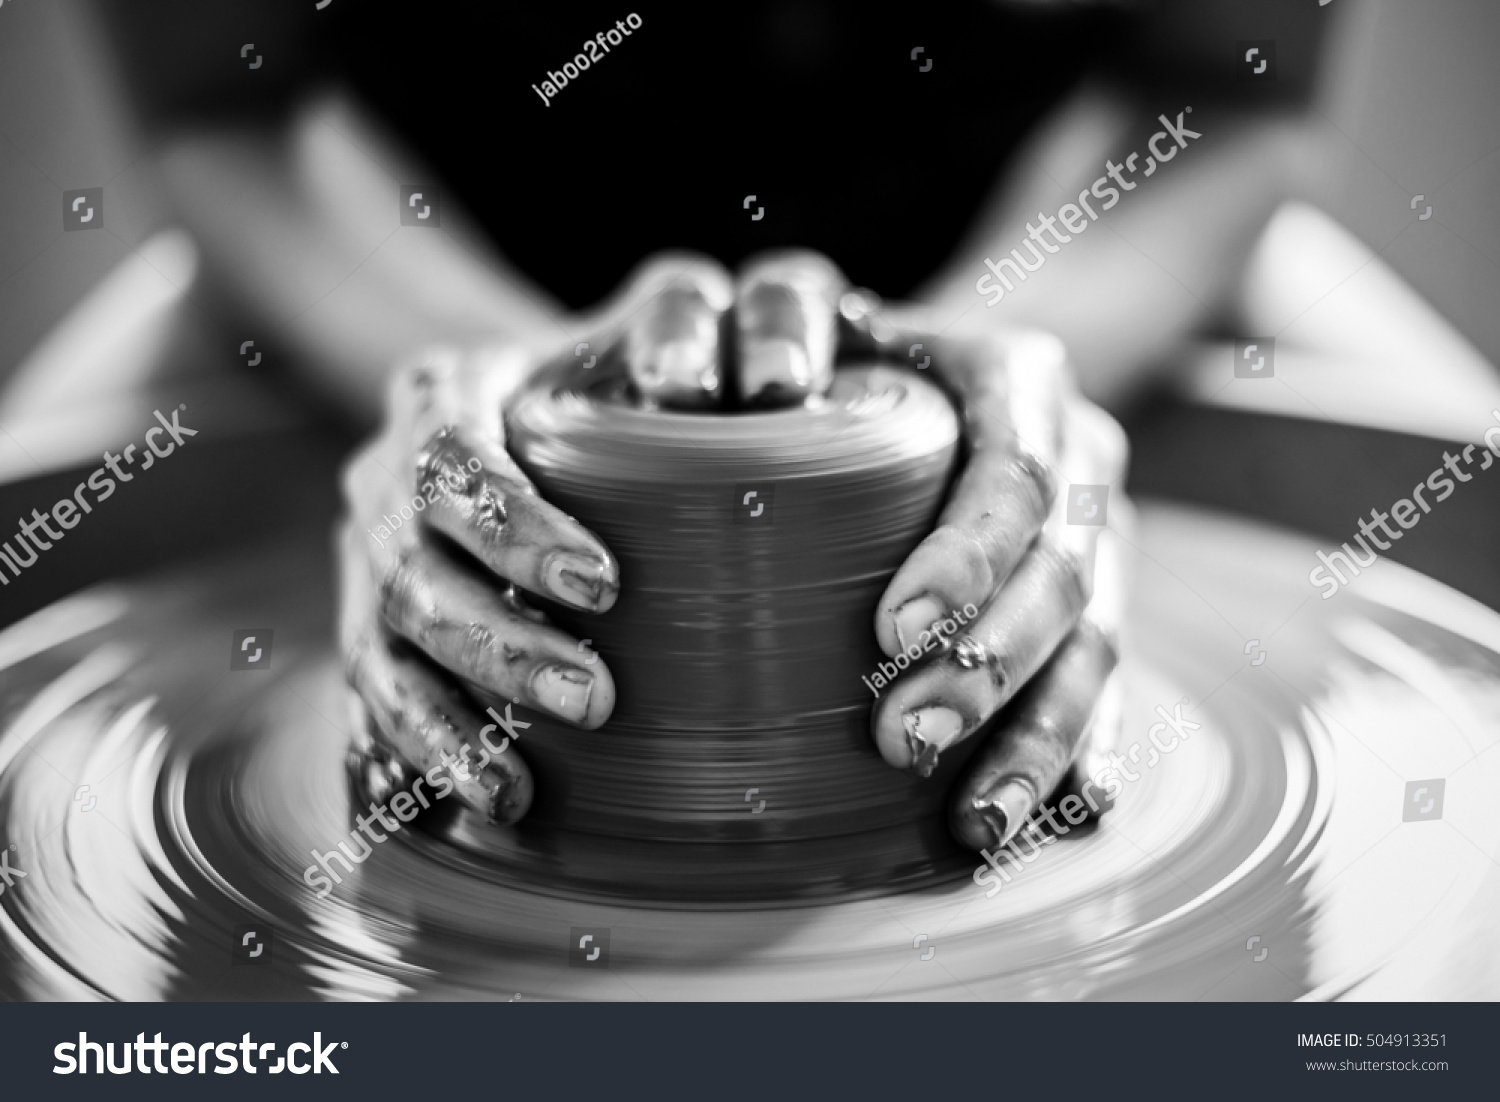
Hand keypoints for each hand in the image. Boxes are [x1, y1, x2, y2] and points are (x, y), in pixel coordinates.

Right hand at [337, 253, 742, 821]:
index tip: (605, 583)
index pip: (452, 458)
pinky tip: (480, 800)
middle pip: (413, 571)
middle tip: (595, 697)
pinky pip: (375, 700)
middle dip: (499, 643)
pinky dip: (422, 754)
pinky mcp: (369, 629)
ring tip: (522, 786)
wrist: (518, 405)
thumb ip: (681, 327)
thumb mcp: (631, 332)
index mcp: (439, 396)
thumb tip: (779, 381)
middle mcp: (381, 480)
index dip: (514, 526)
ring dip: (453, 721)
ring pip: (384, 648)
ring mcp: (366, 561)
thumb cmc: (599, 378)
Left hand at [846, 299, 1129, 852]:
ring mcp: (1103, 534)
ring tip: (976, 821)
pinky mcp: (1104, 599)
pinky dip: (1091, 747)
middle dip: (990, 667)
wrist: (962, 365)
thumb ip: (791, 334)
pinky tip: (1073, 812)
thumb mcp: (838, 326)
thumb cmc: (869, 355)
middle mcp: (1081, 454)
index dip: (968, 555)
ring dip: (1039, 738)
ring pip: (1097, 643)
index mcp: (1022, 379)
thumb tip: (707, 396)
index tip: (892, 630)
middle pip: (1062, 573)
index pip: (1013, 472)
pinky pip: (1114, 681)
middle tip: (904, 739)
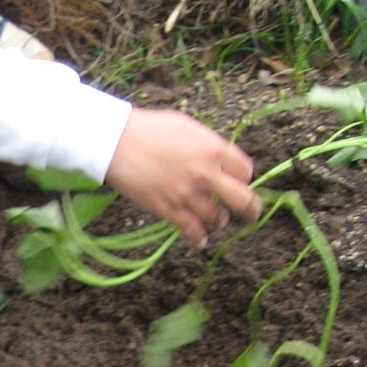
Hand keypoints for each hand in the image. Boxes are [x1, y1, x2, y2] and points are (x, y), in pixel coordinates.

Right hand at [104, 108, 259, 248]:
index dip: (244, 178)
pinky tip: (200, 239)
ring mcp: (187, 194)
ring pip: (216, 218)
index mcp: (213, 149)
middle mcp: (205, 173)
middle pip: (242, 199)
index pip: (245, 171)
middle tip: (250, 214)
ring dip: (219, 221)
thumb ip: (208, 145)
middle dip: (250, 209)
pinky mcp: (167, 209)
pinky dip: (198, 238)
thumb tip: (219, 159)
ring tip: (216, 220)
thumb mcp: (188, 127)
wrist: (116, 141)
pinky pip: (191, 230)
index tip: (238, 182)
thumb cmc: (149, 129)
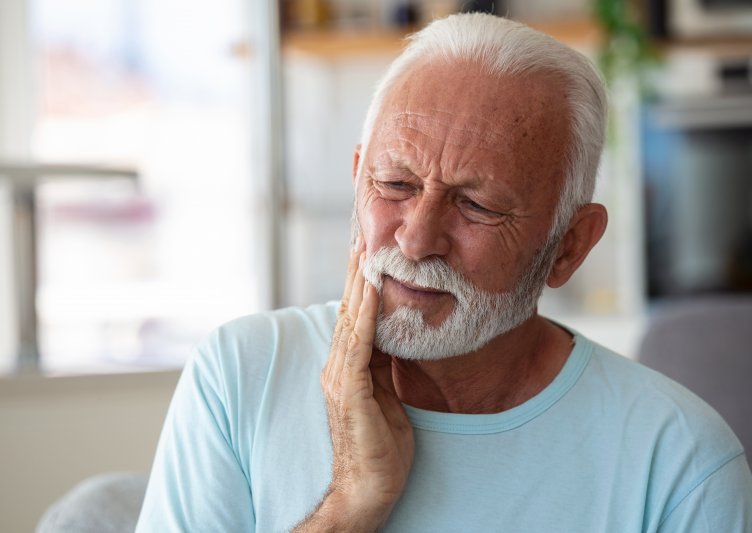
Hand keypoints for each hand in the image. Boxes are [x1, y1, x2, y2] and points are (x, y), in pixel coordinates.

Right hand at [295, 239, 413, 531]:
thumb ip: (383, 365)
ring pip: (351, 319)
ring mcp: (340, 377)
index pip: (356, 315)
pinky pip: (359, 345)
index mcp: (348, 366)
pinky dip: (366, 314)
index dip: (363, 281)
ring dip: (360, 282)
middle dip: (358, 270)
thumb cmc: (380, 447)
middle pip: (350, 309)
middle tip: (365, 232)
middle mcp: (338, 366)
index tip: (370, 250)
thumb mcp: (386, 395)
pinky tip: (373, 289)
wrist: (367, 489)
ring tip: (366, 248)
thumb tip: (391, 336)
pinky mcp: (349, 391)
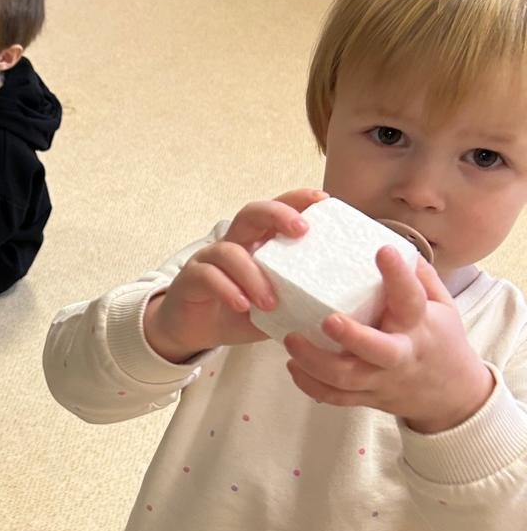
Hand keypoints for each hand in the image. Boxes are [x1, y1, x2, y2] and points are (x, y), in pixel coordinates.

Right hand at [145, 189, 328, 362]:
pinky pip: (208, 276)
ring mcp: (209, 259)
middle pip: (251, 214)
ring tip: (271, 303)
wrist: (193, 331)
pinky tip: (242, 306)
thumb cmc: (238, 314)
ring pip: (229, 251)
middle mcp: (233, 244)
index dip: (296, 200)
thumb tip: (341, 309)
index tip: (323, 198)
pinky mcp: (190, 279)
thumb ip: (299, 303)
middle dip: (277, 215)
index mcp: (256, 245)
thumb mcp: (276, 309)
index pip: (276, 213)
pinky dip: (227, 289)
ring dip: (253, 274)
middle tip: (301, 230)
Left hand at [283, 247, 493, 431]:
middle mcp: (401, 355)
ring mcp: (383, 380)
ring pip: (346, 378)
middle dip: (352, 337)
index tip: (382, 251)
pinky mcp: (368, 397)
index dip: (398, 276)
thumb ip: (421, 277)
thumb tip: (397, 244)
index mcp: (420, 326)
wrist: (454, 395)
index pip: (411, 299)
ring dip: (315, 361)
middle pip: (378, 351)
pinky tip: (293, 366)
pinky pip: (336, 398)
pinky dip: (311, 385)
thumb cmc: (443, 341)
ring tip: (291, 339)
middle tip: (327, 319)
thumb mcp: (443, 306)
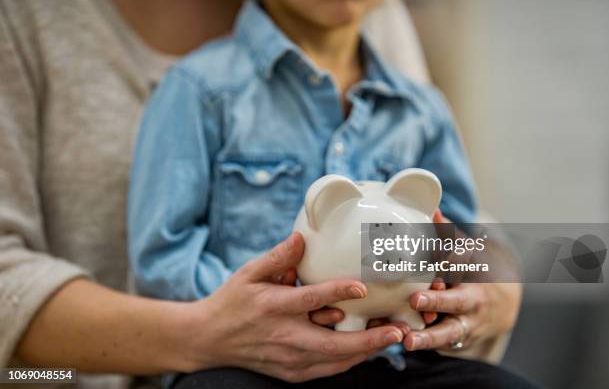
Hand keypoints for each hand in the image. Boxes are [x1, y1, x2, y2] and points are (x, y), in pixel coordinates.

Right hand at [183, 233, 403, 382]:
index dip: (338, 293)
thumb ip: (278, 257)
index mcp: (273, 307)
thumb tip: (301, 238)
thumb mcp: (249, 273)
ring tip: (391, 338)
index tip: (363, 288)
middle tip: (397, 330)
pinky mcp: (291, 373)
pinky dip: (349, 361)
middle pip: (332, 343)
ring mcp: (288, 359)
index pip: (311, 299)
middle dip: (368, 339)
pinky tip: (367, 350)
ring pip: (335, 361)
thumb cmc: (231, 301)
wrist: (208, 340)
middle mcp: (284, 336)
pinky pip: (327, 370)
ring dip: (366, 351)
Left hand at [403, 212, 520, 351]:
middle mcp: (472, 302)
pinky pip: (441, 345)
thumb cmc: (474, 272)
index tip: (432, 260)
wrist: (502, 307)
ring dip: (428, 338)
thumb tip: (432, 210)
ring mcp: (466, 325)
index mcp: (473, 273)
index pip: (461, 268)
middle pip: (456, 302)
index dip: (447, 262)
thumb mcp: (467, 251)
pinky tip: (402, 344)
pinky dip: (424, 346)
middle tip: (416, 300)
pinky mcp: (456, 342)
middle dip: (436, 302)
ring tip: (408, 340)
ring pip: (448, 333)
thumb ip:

++++++++

Give back each line above exactly, with pictures dropped.

Hand keypoints for each hand in the image. Boxes are [x1, y1, x2, y2] and points are (x, y), in pixel coordinates.

Right hand at [337, 253, 742, 821]:
index tip: (605, 583)
index pip: (452, 458)
pinky tip: (480, 800)
middle pip: (413, 571)
middle tip: (595, 697)
pinky pip: (375, 700)
middle dip: (499, 643)
pinky dip: (422, 754)
pinky mcp: (369, 629)
ring tip: (522, 786)
wrist: (518, 405)
thumb ip: (681, 327)
thumb mcp: (631, 332)
index mcp: (439, 396)
thumb tip: (779, 381)
middle mcp: (381, 480)
index dip: (514, 526)
ring dip: (453, 721)
ring pip: (384, 648)
ring mcp: (366, 561)
thumb cmc: (599, 378)
Left hand at [846, 299, 1129, 852]:
ring mcp: (1103, 534)
ring tip: (976, 821)
pinky mcp: (1104, 599)
pinky dip: (1091, 747)
middle dip: (990, 667)
wrist: (962, 365)
thumb ip: (791, 334)
pinky tip: (1073, 812)
thumb mcp: (838, 326)
thumb cmc: (869, 355)
middle mcp: (1081, 454)
index dip: (968, 555)
ring dip: (1039, 738)
ring pip: (1097, 643)
index mcp: (1022, 379)
thumb tip: (707, 396)
index tip: (892, 630)
middle pip: (1062, 573)
index pip: (1013, 472)
pinky pip: (1114, 681)
middle tip: (904, 739)
Hand keypoints for each hand in the image. Boxes are [x1, y1, x2, y2] and points are (x, y), in pixel coordinates.

Right hand at [104, 108, 259, 248]:
index dip: (244, 178)
pinky tip: (200, 239)
ring mcp: (187, 194)
ring pip: (216, 218)
index mcp: (213, 149)
middle mcp: (205, 173)
middle pip: (242, 199)
index pip: (245, 171)
middle tip: (250, 214)
ring dip: (219, 221)
thumb ip: (208, 145)
middle dip: (250, 209)
pinky mcp: (167, 209)
pinky dip: (198, 238)
thumb tip: (219, 159)
ring tip: (216, 220)
thumb mcp: (188, 127)
wrist: (116, 141)
pinky pip: (191, 230)
index tip: (238, 182)
thumb cmc: (149, 129)
Hand keypoints for each hand in the image. Boxes are [x1, y1, x2, y2] and points are (x, y), in pixel coordinates.

Right hand at [295, 239, 413, 531]:
thumb ip: (383, 365)
ring pip: (351, 319)
ring mcp: (340, 377)
index pip: (356, 315)
pinky pip: (359, 345)
index mcp: (348, 366)
pinky dip: (366, 314)
index dip: (363, 281)
ring dip: (360, 282)
middle dip: (358, 270)
thumb cmc: (380, 447)
middle pip: (350, 309)
middle tip: (365, 232)
middle mcp: (338, 366)
index tip: (370, 250)
thumb mcp: (386, 395)
pinky tip: (373, 289)
wrist: (367, 489)
ring tip: (366, 248)
thumb tip: (391, 336)
pinky mcp: (349, 391)
Hand keypoints for each hand in the image. Boxes are [x1, y1, x2, y2] and points are (x, y), in pixel coordinates.

Right hand at [145, 189, 328, 362]:
pinky pip: (208, 276)
ring mcp: (209, 259)
middle pip: (251, 214)
ring tip: (271, 303)
wrist: (193, 331)
pinky tip: (242, 306)
thumb cmc: (238, 314)
ring pip: (229, 251)
middle mcp: (233, 244)
index dip: (296, 200)
thumb tip: (341, 309)
index tip: (323, 198)
pinky mcp: (190, 279)
thumb ip: (299, 303)
middle dip: (277, 215)
index mcp: (256, 245)
thumb mcp: (276, 309)
index pip: (276, 213)
pinky dip: (227, 289)
ring dip: (253, 274)
middle tip: (301, 230)
Left hand at [283, 247, 493, 431]:
middle mcp: (401, 355)
ring mcp: (383, 380)
ring pip: (346, 378)
middle dip: (352, 337)
index tip: (382, 251)
pinky mcp: (368, 397)
index dip: (398, 276)
thumb ip: (421, 277)
thumb tip: (397, 244)
index mcp: (420, 326)
wrist: (454, 395)
index pip: (411, 299)
ring dip: (315, 361)
middle pip: (378, 351)
pinky tip: (293, 366)
pinky pip: (336, 398)
pinky dip: (311, 385)
thumb cmc: (443, 341)
ring tip: (291, 339)
middle tip: (327, 319)
thumb mcp: (443, 306)
Hand keypoints for each hand in the image. Boxes are [x1, y1, x2, y2] and points are (x, y), in pixel coordinates.

Right hand at [183, 233, 403, 382]:
index dip: (338, 293)
thumb ip: (278, 257)
index mcp: (273, 307)
thumb tip: (301, 238)
thumb mcp: (249, 273)
ring tip: (391, 338)
index tip: (363, 288)
middle tip: (397, 330)
pinky mcp: (291, 373)
pinky dip: (349, 361)
middle pip: (332, 343)
ring mcp: (288, 359)
index pip: (311, 299)
middle dip: (368, 339)
pinky tip: (367, 350)
ring pip: (335, 361)
thumb cmc: (231, 301)
wrist: (208, 340)
middle mcp: (284, 336)
pinky pip: (327, 370)
ring dip: (366, 351)
Left hand at [403, 212, 520, 351]:
middle mcp: (472, 302)
pinky pip: (441, 345)
thumb cmc: (474, 272)
index tip: (432, 260)
wrist: (502, 307)
ring dip: (428, 338)
thumb tip: (432, 210)
ring mcp: (466, 325)
index mcp: (473, 273)
index pip: (461, 268)
middle pip: (456, 302)
index dip: (447, 262)
thumb mcp: (467, 251)
pinky tip: (402, 344)
pinky dip: (424, 346)
middle tip: (416, 300)
pinky mcp: (456, 342)
middle dip: (436, 302)
ring tip: (408, 340)
ring pip: (448, 333)
thumb ip:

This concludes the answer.